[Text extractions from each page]
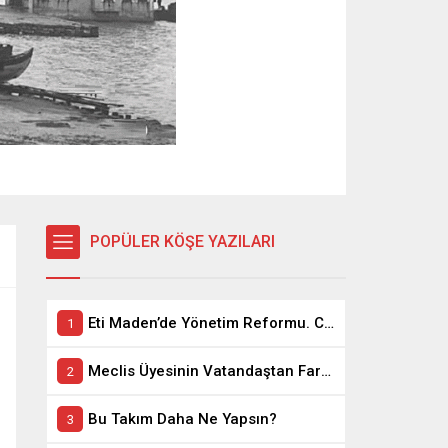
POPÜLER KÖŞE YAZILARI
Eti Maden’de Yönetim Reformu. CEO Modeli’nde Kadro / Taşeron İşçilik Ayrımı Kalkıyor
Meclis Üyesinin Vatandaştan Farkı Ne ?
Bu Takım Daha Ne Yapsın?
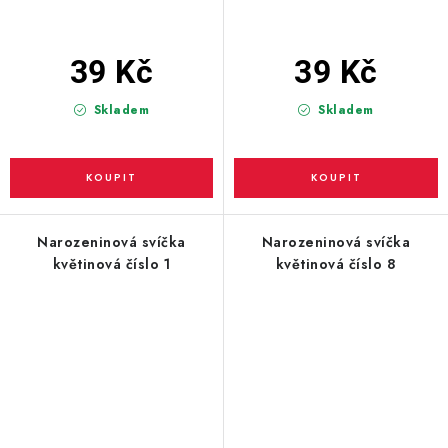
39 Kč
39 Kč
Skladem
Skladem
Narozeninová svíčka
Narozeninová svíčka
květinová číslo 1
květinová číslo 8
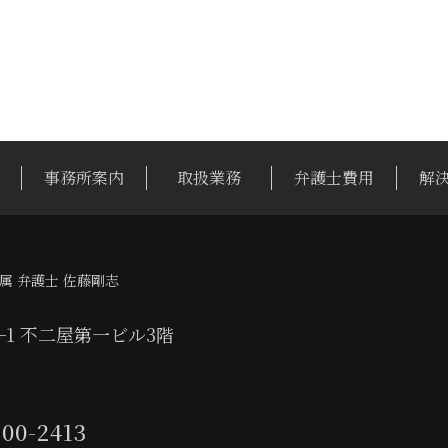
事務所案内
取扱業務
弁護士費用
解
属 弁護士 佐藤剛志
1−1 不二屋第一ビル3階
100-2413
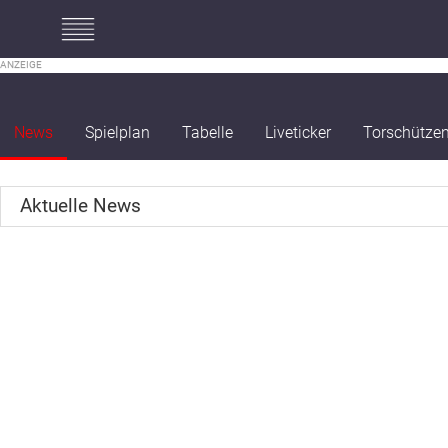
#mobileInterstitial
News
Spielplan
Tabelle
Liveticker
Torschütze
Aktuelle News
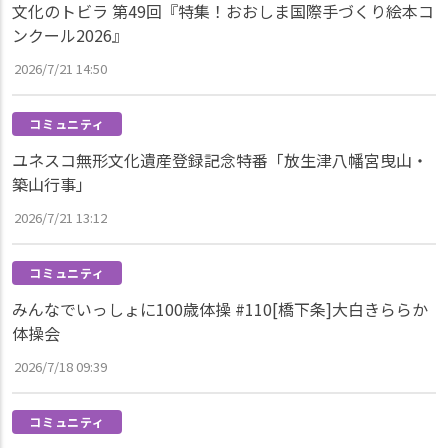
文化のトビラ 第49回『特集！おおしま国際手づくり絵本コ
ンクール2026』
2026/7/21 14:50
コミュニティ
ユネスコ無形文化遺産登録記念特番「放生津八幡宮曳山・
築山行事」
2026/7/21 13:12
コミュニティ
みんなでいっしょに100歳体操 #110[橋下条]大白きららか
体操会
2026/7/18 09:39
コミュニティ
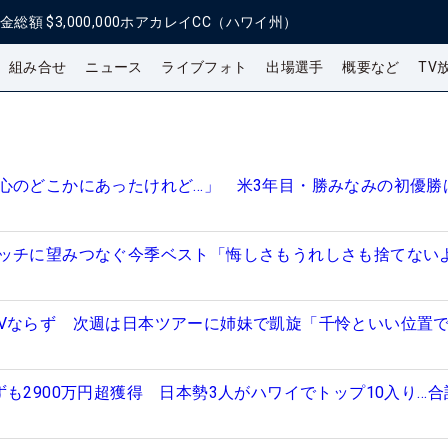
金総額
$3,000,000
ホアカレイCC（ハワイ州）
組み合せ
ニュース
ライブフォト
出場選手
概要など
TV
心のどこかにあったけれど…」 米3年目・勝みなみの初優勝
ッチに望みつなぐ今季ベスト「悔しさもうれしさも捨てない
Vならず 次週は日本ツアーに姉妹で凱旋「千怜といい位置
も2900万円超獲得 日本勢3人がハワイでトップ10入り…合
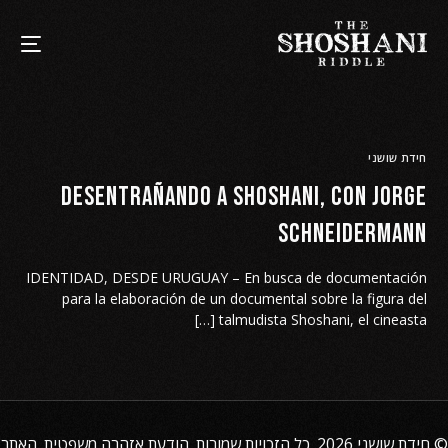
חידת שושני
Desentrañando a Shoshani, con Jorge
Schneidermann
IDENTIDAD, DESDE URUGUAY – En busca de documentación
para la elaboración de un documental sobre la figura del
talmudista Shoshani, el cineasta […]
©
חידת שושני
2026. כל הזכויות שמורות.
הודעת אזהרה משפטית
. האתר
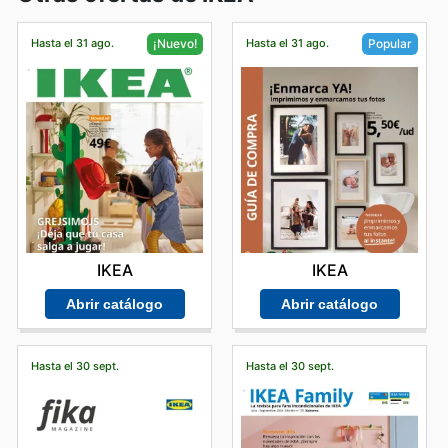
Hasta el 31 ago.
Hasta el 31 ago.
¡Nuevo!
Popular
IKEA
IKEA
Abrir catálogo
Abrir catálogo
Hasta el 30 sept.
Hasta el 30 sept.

▶ [YOUR ASSIGNMENT]:
Put every line of the records above into a JSON list of strings, one string per line, skipping any blank lines. Leave out the picture markers.

▶ [TASK RESULT]:
[
  "POPÜLER KÖŞE YAZILARI",
  "Eti Maden’de Yönetim Reformu. CEO Modeli’nde Kadro / Taşeron İşçilik Ayrımı Kalkıyor",
  "Meclis Üyesinin Vatandaştan Farkı Ne ?",
  "Bu Takım Daha Ne Yapsın?",
  "39 Kč",
  "39 Kč",
  "Skladem",
  "Skladem",
  "Narozeninová svíčka",
  "Narozeninová svíčka",
  "květinová číslo 1",
  "květinová číslo 8",
  "事務所案内",
  "取扱業務",
  "弁護士費用",
  "解",
  "属 弁護士 佐藤剛志",
  "1−1 不二屋第一ビル3階",
  "100-2413",
  "#mobileInterstitial",
  "News",
  "Spielplan",
  "Tabelle",
  "Liveticker",
  "Torschütze",
  "Aktuelle News",
  "文化のトビラ 第49回『特集！おおしま国際手づくり絵本コ",
  "ンクール2026』",
  "2026/7/21 14:50",
  "コミュニティ",
  "ユネスコ無形文化遺産登録記念特番「放生津八幡宮曳山・",
  "築山行事」",
  "2026/7/21 13:12",
  "コミュニティ",
  "みんなでいっしょに100歳体操 #110[橋下条]大白きららか",
  "体操会",
  "2026/7/18 09:39",
  "コミュニティ",
  "金総額",
  "$3,000,000",
  "ホアカレイCC（ハワイ州）",
  "組み合せ",
  "ニュース",
  "ライブフォト",
  "出場選手",
  "概要など",
  "TV",
  "心のどこかにあったけれど…」 米3年目・勝みなみの初優勝",
  "ッチに望みつなぐ今季ベスト「悔しさもうれしさも捨てない",
  "Vならず 次週は日本ツアーに姉妹で凱旋「千怜といい位置",
  "も2900万円超獲得 日本勢3人がハワイでトップ10入り…合",
  "חידת שושני",
  "Desentrañando a Shoshani, con Jorge",
  "Schneidermann",
  "IDENTIDAD, DESDE URUGUAY – En busca de documentación",
  "para la elaboración de un documental sobre la figura del",
  "talmudista Shoshani, el cineasta […]",
  "©",
  "חידת שושני",
  "2026. כל הזכויות שמורות.",
  "הודעת אזהרה משפטית",
  ". האתר",
  "Hasta el 31 ago.",
  "Hasta el 31 ago.",
  "¡Nuevo!",
  "Popular",
  "IKEA",
  "IKEA",
  "Abrir catálogo",
  "Abrir catálogo",
  "Hasta el 30 sept.",
  "Hasta el 30 sept."
]